The monastery also named Drigung Til Monastery is named after its location in a valley about 150 km east from Lhasa, in Drigung district, and is the mother monastery of the Drigung Kagyu (Drikung Kargyu) tradition.
It was destructed in the Tibetan fighting between two Buddist Sects. Reconstruction works began in 1980. Drigung Kagyu traditions are nowadays also kept at the Jangchubling Drikung Kargyu Institute at Dehra Dun, Uttar Pradesh, India, founded in 1985.

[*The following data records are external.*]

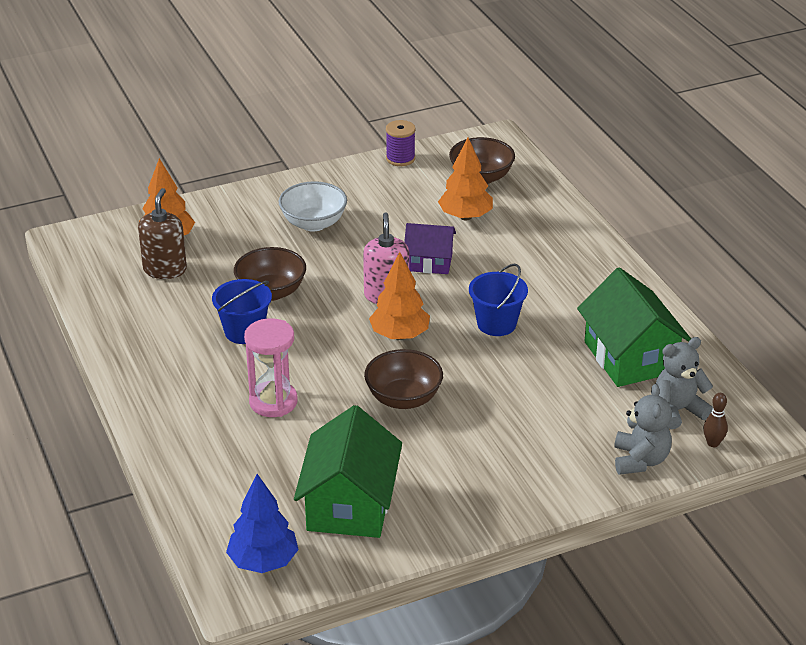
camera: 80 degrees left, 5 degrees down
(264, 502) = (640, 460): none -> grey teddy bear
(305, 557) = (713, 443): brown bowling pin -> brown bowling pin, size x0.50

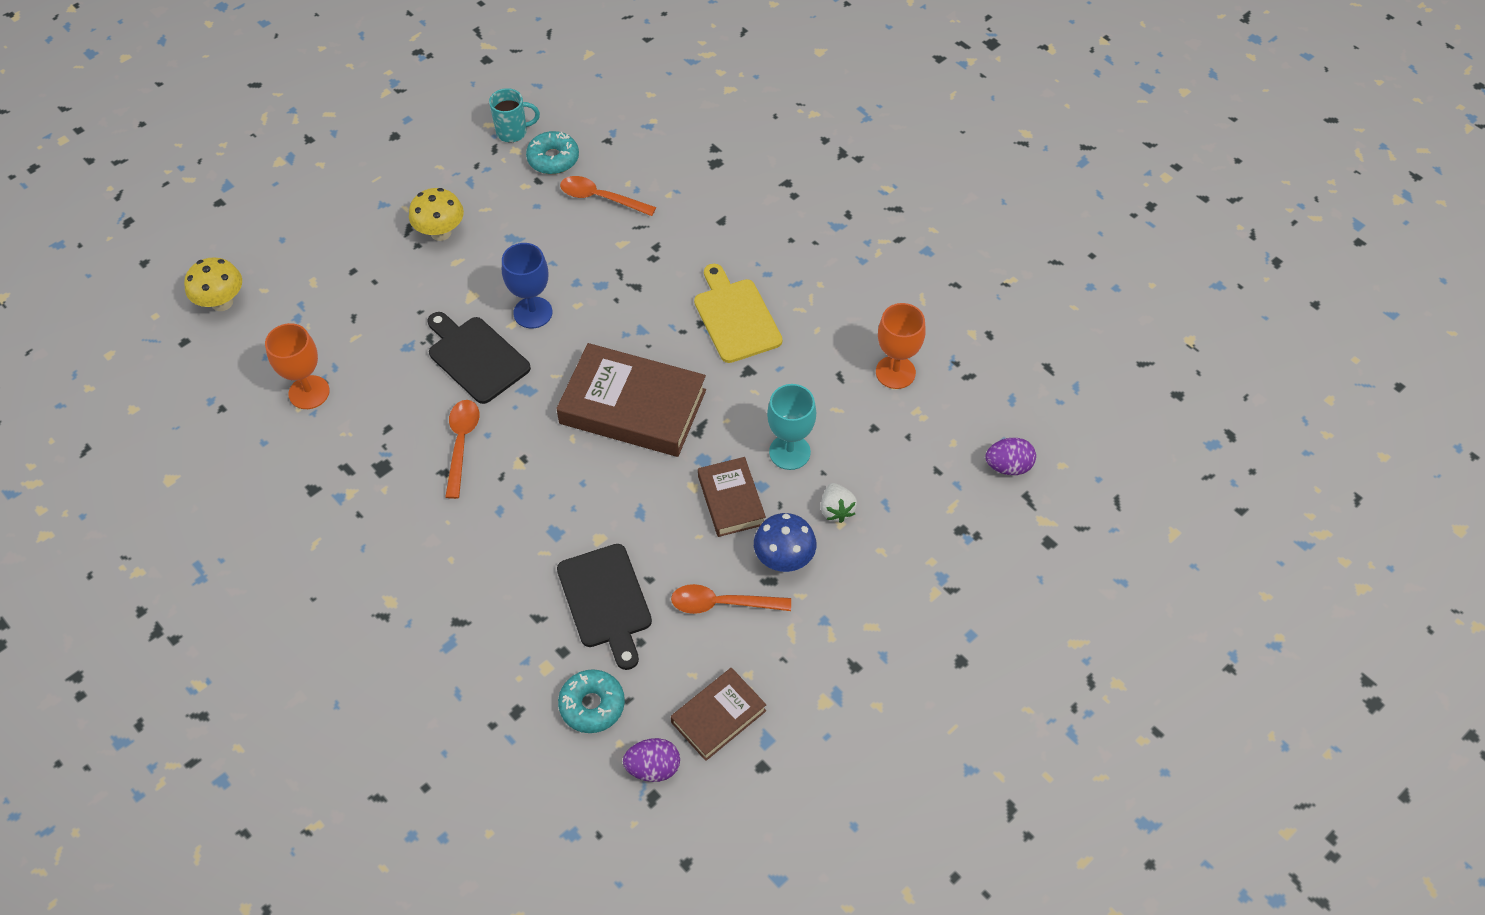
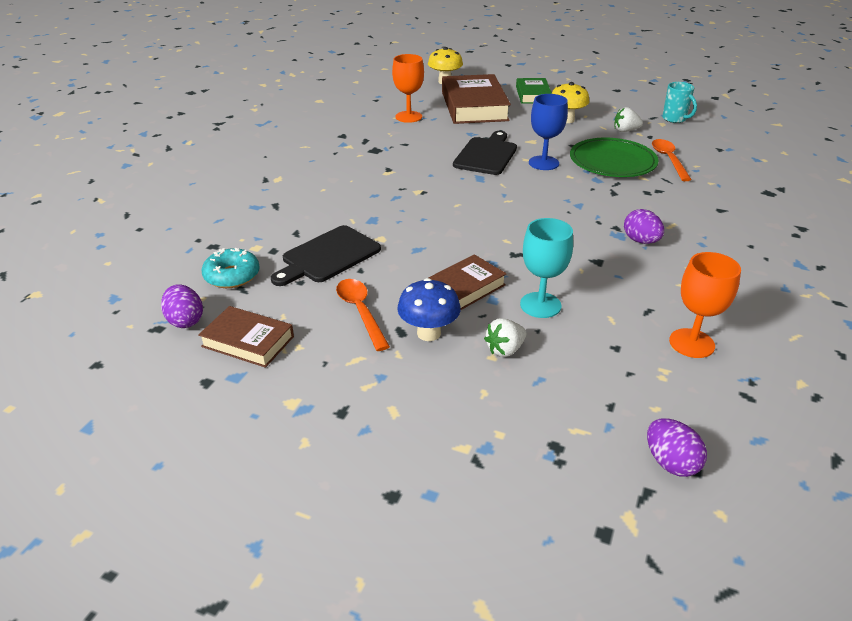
camera: 65 degrees right, 20 degrees down
(342, 227) = (533, 95): none -> green book
(461, 443) = (415, 168): orange spoon -> none
(509, 194) = (625, 131): none -> white strawberry
(553, 159) = (675, 136): turquoise donut -> none
(572, 249) = (612, 162): none -> green plate
(633, 407) = (508, 220): brown book -> brown book (474, 106)
(735, 317) = (641, 241): yellow cutting board -> purple egg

Bri-gung Monasery has always emphasized meditation practice, particularly of the tantric specialties of its founder. There is a long tradition of meditators living in caves above and around the monasery, engaged in intensive practice of the six teachings of Naropa (Na-ro chos-drug, six yogas of Naropa) and the Possessing Five Tradition (lnga-ldan). From time to time, these yogis living in retreat would have to demonstrate their meditation accomplishments before the two heads of the Drigung Tradition, the Drigung Chetsang (‘Bri-gung Che-tshang) and Drigung Chungtsang (‘Bri-gung Chung-tshang).